NextCon provides CIOs a vision for a better customer experience

The event will serve up a new vision to CIOs curious about how technology can merge with human capital to deliver an exceptional customer experience.

nextcon tomas gorny
Nextiva

Let’s be honest, it takes a lot to get me excited about traveling to Scottsdale, Arizona. And NEXTCON, put on by Nextiva, is definitely one of the few events where I’m willing to trade in some desperately needed time off, and put it towards continuing education.

I’m not alone. Many CIOs head to the desert every year to hear from the leading voices in merging cutting-edge technology with new customer-facing strategies to deliver an exceptional customer experience.

This year’s list of speakers is impressive – including Tomas Gorny, Neil Patel and Nate McMahon.

Tomas Gorny: Converting technology into good business

I love Gorny’s story because it speaks to the American dream, in every sense of the word. He arrived in the United States at the age of 17. From Poland, he knew almost no English. But, true to the American spirit, he got to work. And he didn’t just start working, but decided to start creating.

1993 was a great year to start studying technology. As he grappled with language barriers, he decided to also tackle computer languages. In 2001 he launched IPOWER, a hosting company that merged with Endurance in 2007 – going public in 2013.

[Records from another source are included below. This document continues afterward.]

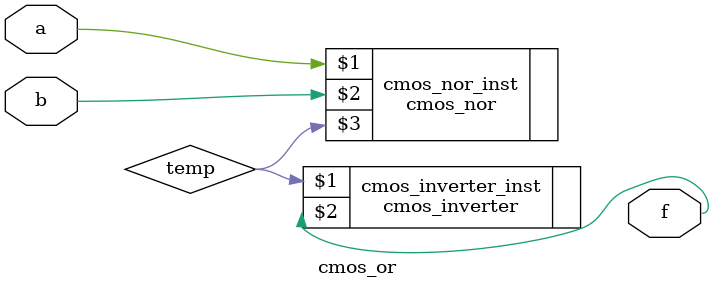
<source format=v>
`timescale 1ns / 1ps

module cmos_or(
    input a,b,
    output f
);
    wire temp;
    cmos_nor cmos_nor_inst(a,b,temp);
    cmos_inverter cmos_inverter_inst(temp,f);
endmodule
</source>
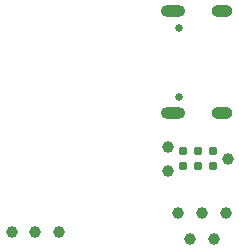
<source format=gbs>
G04 #@! TF.GenerationSoftware,KiCad,Pcbnew,8.0.1*
G04 #@! TF.CreationDate,2024-05-08T20:32:47+02:00*
G04 #@! TF.ProjectId,TGL_Board,54474c5f-426f-4617-9264-2e6b69636164,rev?*
G04 #@! TF.SameCoordinates,Original*
G04 #@! TF.FileFunction,Soldermask,Bot*
G04 #@! TF.FilePolarity,Negative*
%FSLAX46Y46*%
G04 Gerber Fmt 4.6, Leading zero omitted, Abs format (unit mm)*
G04 Created by KiCad (PCBNEW 8.0.1) date 2024-05-08 20:32:47*
%MOMM*%
%LPD*%
G01*
G04 APERTURE LIST*
%ADD10C,0.650000*%
%ADD11O,2.100000X1.000000*%
%ADD12O,1.800000X1.000000*%
%ADD13C,1.000000*%
%ADD14C,0.990600*%
%ADD15C,0.787400*%
G04 APERTURE END LIST*
D10*
X172282000Y-28800000D03*
X172282000Y-23020000D03*
D11*
X171782000Y-30230000D03*
D12*
X175962000Y-30230000D03*
D11*
X171782000Y-21590000D03*
D12*
X175962000Y-21590000D03*
D13*
X173240700Y-40868600D03*
D14*
X176453800Y-34086800D03*
X171373800Y-35102800D03*
X171373800Y-33070800D03*
D15*
X175183800Y-34721800D03*
X175183800Y-33451800D03*
X173913800Y-34721800D03*
X173913800Y-33451800D03*
X172643800Y-34721800D03*
X172643800Y-33451800D03*
D13*
X176326800Y-38658800D03*
X175298100Y-40868600D03*
X158140400Y-40284400D03*
X172212000Y-38658800D03*
X174269400Y-38658800D03*
X160159700Y-40284400D03*
X162179000Y-40284400D03*
M02*

</source>
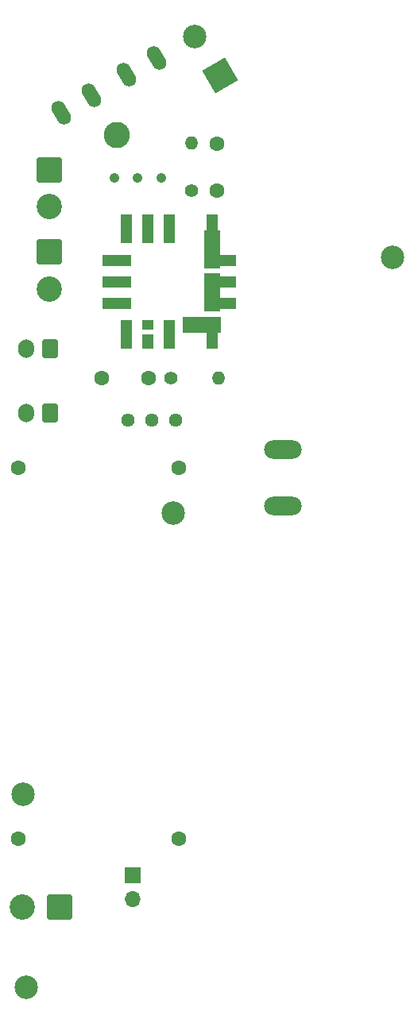
<source format=gbr>
%TF.GenerationSoftware,KiCad,Pcbnew,7.0.9*%
%TF.CreationDate,2024-01-11T17:45:52+09:00*%
%TF.ProjectId,PowerSuplyUnit,506f7765-7253-4757-906c-79556e69742e,rev?*%
%TF.SameCoordinates,Original*%
%TF.FileFunction,Soldermask,Top*%
%TF.FilePolarity,Negative*%
%FSLAX46Y46*%
G04 Gerber Fmt 4.6, Leading zero omitted, Abs format (unit mm)*
G04 Created by KiCad (PCBNEW 7.0.9) date 2024-01-11 17:45:52*
%MOMM*%
%LPD*%
G01*
G04 APERTURE LIST*
G04 Aperture macros list*
%AMRoundRect*
0 Rectangle with rounded corners*
0 $1 Rounding radius*
0 $2 $3 $4 $5 $6 $7 $8 $9 X,Y pos of 4 corners*
0 Add a 4 corners polygon primitive as box body*
4,1,4,$2,$3,$4,$5,$6,$7,$8,$9,$2,$3,0*
0 Add four circle primitives for the rounded corners*
1,1,$1+$1,$2,$3*
1,1,$1+$1,$4,$5*
1,1,$1+$1,$6,$7*
1,1,$1+$1,$8,$9*
0 Add four rect primitives between the rounded corners*
20,1,$1+$1,$2,$3,$4,$5,0*
20,1,$1+$1,$4,$5,$6,$7,0*
20,1,$1+$1,$6,$7,$8,$9,0*
20,1,$1+$1,$8,$9,$2,$3,0*%
%AMHorizOval*
0 Thick line with rounded ends*
0 $1 width*
0 $2 $3 position (X,Y) of the first rounded end (center of the circle)*
0 $4 $5 position (X,Y) of the second rounded end (center of the circle)*
0 Add line between two ends*
20,1,$1,$2,$3,$4,$5,0*
0 Add two circle primitives to create the rounded ends*
1,1,$1,$2,$3*
1,1,$1,$4,$5*%
%AMRotRect*
0 Rectangle, with rotation*
0 The origin of the aperture is its center*
0 $1 length*
0 $2 width*
0 $3 Rotation angle, in degrees counterclockwise*
0 Add horizontal line*
21,1,$1,$2,0,0,$3*%
%AMOutline4P*
0 Free polygon, 4 corners , with rotation*
0 The origin of the aperture is its center*
0 number of corners: always 4*
0 $1 to $8 corner X, Y*
0 $9 Rotation angle, in degrees counterclockwise*
0 create outline with 4 corners*
4,1,4,$1,$2,$3,$4,$5,$6,$7,$8,$1,$2,$9*%
G04 Aperture macros list end*
%ADD10RotRect,2.800000X2.800000X210.000000*%
%ADD11HorizOval,2.800000X0.000000X0.000000X0.000000X0.000000X0*%
%ADD12Outline4P,-1.500000X-0.600000X1.500000X-0.600000X1.500000X0.600000X-1.500000X0.600000X270.000000*%
%ADD13Outline4P,-2.035000X-0.885000X2.035000X-0.885000X2.035000X0.885000X-2.035000X0.885000X270.000000*%
%ADD14Outline4P,-0.600000X-1.500000X0.600000X-1.500000X0.600000X1.500000X-0.600000X1.500000X270.000000*%
%ADD15Outline4P,-0.885000X-2.035000X0.885000X-2.035000X0.885000X2.035000X-0.885000X2.035000X270.000000*%
%ADD16Outline4P,-0.750000X-0.600000X0.750000X-0.600000X0.750000X0.600000X-0.750000X0.600000X270.000000*%
%ADD17Outline4P,-0.500000X-0.600000X0.500000X-0.600000X0.500000X0.600000X-0.500000X0.600000X270.000000*%
%ADD18RoundRect,0.250000X0.600000X0.750000X-0.600000X0.750000X-0.600000X-0.750000X0.600000X-0.750000X0*%
%ADD19O,1.700000X2.000000*%
%ADD20O,4.000000X2.000000*%
%ADD21RoundRect,0.250001X-1.099999X1.099999X-1.099999X-1.099999X1.099999X-1.099999X1.099999X1.099999X0*%
%ADD22C,2.700000*%
%ADD23C,2.500000*%
%ADD24RoundRect,0.250001X1.099999X1.099999X-1.099999X1.099999X-1.099999X-1.099999X1.099999X-1.099999X0*%
%ADD25C,1.600000*%
%ADD26C,1.400000*%
%ADD27O,1.400000X1.400000*%
%ADD28C,1.440000*%
%ADD29HorizOval,1.500000X-0.300000X0.519615X0.300000X-0.519615X0*%
%ADD30R,1.700000X1.700000*%
%ADD31O,1.700000X1.700000*%
%ADD32C,1.050000*%
G04 APERTURE END LIST*
D10*
%TO.C,D1*%
X155105262Y-54991000D03*
D11*
X144106739Y-61341000D03*
%TD*%
D12*
%TO.C,U1*%
X149733000Y-71362000D03*
X154313000Y-71362000D03*
D13*
X154313000Y-73527000D03*
D14*
X155333000Y-74672000D03*
X155333000Y-76962000D03*
D13*
X154313000Y-78107000D03*
D14*
X155333000Y-79252000D03*
D15*
X153168000Y-81562000D03*
D12*
X154313000Y-82562000D03*
X149733000Y-82562000D03*
X145153000Y-82562000D03*
D14*
X144133000Y-76962000D03*
X144133000Y-74672000D03*
D12*
X145153000Y-71362000D03*
X147443000Y-71362000D03*
D16*
X147443000Y-83312000D03*
D14*
X144133000Y-79252000D03*
D17*
X147443000Y-81562000D03*
%TD*%
D18*
%TO.C,J1*%
X137009000Y-90932000D03*
D19*
X134509000Y-90932000D03*
%TD*%
D20*
%TO.C,SW2*%
X161798000Y-100838000D03*
X161798000Y-94838000D03*
%TD*%
D21*
%TO.C,J2*%
X136906000Y-73764000D03*
D22*
X136906000Y-77724000D03*
%TD*%
D23*
%TO.C,REF\u002A\u002A*%
X152400000Y-50800000D03*
%TD*%
D24*
%TO.C,J2*%
X138053900Y-143653600D03*
D22*
X134093900Y-143653600D03*
%TD*%
D25*
%TO.C,C2*%
X147534000Y-87249000D03*
X142534000Y-87249000D03*
%TD*%
D26*
%TO.C,R1*%
X152113000Y-67270000D03*
D27*
X152113000Y-62190000D03*
%TD*%
D23*
%TO.C,REF\u002A\u002A*%
X173532800Y-74371200D03*
%TD*%
D26*
%TO.C,R2*%
X149860000Y-87249000D03*
D27*
X154940000Y-87249000D03*
%TD*%
D28*
%TO.C,RV1*%
X150368000Y-91694000D03*
X147828000Y-91694000D03*
X145288000Y-91694000D03*
%TD*%
D25*
%TO.C,C1*%
X154813000Y-67230000D03*
X154813000Y-62230000D03*
%TD*%
D29*
%TO.C,F1*%
X138203502Y-58936000D03*
X141407796Y-57086000D03*
X145131706Y-54936000D03*
X148336000Y-53086000D03*
%TD*%
D30*
%TO.C,J4*%
X145846800Y-140203000D03*
D31*
X145846800Y-142743000D03*
%TD*%
D32*
%TO.C,SW1*%
X148844000Y-65913000D03*
X146344000Y-65913000D03*
X143844000Y-65913000D03*
%TD*%
D23*
%TO.C,REF\u002A\u002A*%
X134518400Y-152146000D03*
%TD*%
D18*
%TO.C,J3*%
X137009000Y-84074000D03*
D19*
X134509000Y-84074000D03*
%TD*%
D23*
%TO.C,U2*%
X150177500Y-101600000D03*
X134175500Y-131572000D03*
D25*
X150752000Y-96837500D03*
X133604000Y-96837500D03*
X150752000Y-136334500D03*
X133604000Y-136334500D03*
%TD*%
D21*
%TO.C,BT1*%
X136906000Y-65024000D03*
D22*
X136906000Y-68984000D03*
%TD*%
M02*

</source>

Although, you may be more familiar with his website security creation – “Sitelock”. It protects millions of websites from unauthorized changes, providing CIOs with a buffer between their online experience and the hackers attempting to make a quick buck at their expense.

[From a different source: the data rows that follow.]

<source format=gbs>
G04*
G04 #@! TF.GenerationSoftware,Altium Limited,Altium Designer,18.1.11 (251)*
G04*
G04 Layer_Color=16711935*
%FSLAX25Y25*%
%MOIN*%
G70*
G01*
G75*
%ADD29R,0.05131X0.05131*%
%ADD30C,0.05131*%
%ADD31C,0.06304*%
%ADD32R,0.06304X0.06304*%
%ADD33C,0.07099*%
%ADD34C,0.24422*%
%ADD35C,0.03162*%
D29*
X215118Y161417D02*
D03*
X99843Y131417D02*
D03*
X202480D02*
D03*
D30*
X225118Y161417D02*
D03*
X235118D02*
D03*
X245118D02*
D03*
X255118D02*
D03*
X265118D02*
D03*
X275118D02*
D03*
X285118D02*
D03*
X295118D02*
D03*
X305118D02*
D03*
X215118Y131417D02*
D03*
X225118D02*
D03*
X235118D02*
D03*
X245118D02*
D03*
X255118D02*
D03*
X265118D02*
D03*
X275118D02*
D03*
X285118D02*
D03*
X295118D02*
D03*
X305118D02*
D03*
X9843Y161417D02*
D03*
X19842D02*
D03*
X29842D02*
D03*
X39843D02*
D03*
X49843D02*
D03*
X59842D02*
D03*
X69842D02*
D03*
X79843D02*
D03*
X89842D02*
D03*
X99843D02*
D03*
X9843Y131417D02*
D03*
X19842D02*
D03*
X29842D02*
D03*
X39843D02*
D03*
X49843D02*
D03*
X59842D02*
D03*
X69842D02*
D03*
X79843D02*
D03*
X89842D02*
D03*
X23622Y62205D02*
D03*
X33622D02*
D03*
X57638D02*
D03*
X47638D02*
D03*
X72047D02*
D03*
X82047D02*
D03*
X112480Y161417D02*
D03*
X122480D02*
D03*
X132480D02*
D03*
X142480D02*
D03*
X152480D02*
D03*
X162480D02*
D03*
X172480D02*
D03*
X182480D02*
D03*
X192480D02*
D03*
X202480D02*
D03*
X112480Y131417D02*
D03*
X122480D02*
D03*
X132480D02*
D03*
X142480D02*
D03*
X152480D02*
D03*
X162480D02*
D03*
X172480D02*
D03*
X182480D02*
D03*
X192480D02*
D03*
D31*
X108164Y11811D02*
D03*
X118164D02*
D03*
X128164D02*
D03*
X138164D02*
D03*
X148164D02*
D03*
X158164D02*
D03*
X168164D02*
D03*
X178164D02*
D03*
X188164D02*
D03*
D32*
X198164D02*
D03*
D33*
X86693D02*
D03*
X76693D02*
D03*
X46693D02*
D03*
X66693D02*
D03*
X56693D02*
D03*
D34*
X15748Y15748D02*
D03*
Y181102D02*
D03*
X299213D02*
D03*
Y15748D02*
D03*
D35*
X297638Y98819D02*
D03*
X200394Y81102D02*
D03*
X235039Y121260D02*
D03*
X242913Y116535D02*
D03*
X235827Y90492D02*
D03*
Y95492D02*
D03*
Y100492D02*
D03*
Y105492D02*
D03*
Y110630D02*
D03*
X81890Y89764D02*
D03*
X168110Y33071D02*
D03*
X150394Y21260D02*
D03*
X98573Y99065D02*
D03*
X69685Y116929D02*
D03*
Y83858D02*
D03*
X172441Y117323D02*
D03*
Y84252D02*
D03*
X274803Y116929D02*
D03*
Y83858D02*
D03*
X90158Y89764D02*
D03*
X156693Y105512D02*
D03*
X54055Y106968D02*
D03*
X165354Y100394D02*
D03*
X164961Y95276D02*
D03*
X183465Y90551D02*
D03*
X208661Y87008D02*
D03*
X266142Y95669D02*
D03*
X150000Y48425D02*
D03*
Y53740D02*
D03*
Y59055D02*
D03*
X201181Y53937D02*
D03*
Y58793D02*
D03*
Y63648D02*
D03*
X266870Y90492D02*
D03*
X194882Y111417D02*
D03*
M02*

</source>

Neil Patel: Using technology to engage and inspire

If you ask your CMO, they’ll probably be able to give you an endless bio on Patel’s successes as an internet marketer. Having worked with Amazon, NBC, GM, HP and Viacom, Neil’s deep experience in helping technology do the most good – for both shareholders and consumers – is mind-blowing.

And he’s regularly featured here on CIO, especially in regards to helping companies branch out into the digital jungle in a more profitable way.

Nate McMahon: Helping the Motley Fool leverage people and technology

Every CIO deals with the evolving needs and expectations of their Human Resources team. Using technology to minimize the impact of HR on the bottom-line is just good business. And, if done correctly, it can even help improve the employee experience – delivering some serious ROI.

Nate McMahon has helped to lead The Motley Fool, working as “…an Executive Coach, Agile Project Manager and Coder to help build and scale the company's renowned workplace Next Practices.”

Of all the speakers, his talk is the one I’m most looking forward to. His insights on how the Motley Fool became the first company to receive Glassdoor’s “#1 Best Mid-Size Company to Work in the U.S.” award for two consecutive years will help shed a light on how technology can better support the people that companies rely on to deliver an exceptional customer experience.

One of the reasons I’m so excited about this conference is that it gives CIOs a chance to step out from behind the server stack and see how technology is actually delivering measurable success in corporate America.

The BYOD (Bring Your Own Device) phenomenon has dragged corporate America kicking and screaming into the consumer tech revolution. And, as CIO’s Tom Kaneshige has pointed out, it’s possible for a poorly managed BYOD rollout to actually become more expensive than the old-school, enterprise-provided workplace tech solution.   

But, by learning to fully harness the capabilities of a diverse corporate tech ecosystem, companies are experiencing measurable boosts in the productivity of their workforce.

That’s all yesterday’s news. Future-focused CIOs are fascinated by the opportunity to take what has been learned within the corporate bubble, and apply it to the customer experience.

And that’s why more than a few of the CIOs I know are submitting requests to attend conferences like NEXTCON – I promise, it has nothing to do with the beautiful resort boasting at least six locations to grab a killer cocktail and network with some well-connected technologists.